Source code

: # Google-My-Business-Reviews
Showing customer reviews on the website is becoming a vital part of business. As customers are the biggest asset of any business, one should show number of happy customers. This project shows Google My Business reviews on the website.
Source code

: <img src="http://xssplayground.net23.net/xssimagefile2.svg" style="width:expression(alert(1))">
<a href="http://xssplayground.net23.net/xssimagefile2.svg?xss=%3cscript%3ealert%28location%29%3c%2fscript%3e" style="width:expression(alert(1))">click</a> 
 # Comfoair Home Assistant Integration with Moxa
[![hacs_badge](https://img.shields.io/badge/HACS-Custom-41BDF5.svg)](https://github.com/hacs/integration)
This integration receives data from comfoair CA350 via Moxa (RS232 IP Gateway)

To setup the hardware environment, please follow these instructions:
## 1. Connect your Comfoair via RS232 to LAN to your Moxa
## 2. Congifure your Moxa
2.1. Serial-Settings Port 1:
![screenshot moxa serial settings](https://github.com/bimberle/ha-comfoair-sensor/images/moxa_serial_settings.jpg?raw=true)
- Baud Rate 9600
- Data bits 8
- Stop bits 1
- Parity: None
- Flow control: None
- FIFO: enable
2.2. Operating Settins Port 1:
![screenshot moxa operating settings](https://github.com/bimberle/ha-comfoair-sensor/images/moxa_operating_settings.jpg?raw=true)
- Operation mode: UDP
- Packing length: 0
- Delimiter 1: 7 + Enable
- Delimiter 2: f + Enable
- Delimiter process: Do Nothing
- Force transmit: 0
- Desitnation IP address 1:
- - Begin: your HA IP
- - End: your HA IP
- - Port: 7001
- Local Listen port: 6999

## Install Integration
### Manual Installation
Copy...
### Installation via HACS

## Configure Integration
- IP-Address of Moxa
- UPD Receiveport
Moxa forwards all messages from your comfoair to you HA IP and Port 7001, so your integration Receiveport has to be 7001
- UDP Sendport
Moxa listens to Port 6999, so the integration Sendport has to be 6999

====================

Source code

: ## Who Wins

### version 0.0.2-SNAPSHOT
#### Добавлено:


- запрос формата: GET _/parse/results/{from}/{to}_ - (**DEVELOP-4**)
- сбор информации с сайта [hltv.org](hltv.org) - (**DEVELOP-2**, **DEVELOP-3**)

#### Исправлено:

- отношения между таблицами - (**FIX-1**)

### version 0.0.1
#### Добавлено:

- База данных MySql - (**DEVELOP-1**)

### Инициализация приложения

====================

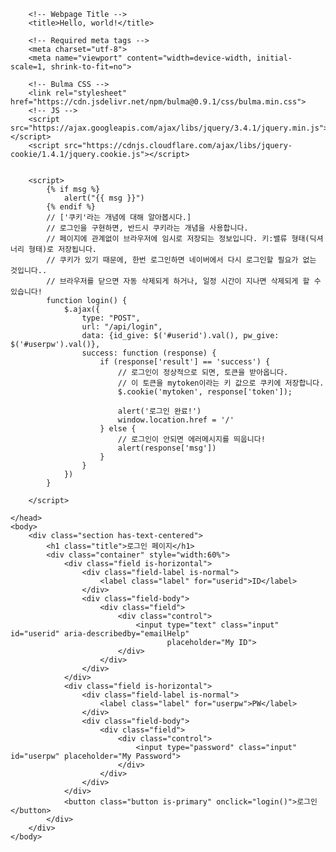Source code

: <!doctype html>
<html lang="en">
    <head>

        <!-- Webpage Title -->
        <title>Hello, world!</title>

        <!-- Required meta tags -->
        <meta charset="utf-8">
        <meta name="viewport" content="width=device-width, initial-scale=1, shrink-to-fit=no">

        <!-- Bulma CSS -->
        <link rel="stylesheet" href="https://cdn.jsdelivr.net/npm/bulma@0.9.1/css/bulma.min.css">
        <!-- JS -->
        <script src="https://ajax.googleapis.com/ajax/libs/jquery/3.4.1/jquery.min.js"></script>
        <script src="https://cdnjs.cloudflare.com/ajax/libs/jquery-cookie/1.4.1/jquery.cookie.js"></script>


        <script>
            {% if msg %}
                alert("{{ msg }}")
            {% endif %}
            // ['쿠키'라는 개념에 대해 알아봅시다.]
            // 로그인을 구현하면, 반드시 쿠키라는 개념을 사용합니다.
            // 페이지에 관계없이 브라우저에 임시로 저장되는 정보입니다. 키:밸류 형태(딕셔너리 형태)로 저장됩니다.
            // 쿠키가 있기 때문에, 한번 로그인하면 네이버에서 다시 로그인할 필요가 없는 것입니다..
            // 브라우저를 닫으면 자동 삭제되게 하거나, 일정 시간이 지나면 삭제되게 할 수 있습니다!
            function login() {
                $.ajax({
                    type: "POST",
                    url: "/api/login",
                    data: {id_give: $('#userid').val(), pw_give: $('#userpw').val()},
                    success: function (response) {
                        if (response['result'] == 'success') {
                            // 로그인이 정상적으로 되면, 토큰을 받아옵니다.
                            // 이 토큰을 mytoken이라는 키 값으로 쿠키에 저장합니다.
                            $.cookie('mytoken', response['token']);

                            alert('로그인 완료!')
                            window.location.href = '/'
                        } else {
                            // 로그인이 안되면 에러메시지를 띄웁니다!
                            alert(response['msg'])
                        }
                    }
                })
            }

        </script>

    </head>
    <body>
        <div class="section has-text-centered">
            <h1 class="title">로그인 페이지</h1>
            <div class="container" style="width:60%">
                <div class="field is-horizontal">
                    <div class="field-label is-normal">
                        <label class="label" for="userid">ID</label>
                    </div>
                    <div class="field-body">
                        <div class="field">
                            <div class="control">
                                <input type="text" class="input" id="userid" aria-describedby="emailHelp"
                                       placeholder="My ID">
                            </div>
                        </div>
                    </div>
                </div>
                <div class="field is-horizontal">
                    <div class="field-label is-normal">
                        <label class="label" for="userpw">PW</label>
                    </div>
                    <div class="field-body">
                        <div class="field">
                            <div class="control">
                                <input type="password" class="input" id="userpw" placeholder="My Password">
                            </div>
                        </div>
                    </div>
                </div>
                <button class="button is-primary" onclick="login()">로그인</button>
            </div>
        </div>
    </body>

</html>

====================

TO DO>
Starting with the line with "### Installation via HACS" above and going on through the line with "Moxa listens to", transcribe every line exactly, both ends included, and add nothing.

WRITTEN SOLUTION>
### Installation via HACS

## Configure Integration
- IP-Address of Moxa
- UPD Receiveport
Moxa forwards all messages from your comfoair to you HA IP and Port 7001, so your integration Receiveport has to be 7001
- UDP Sendport
Moxa listens to Port 6999, so the integration Sendport has to be 6999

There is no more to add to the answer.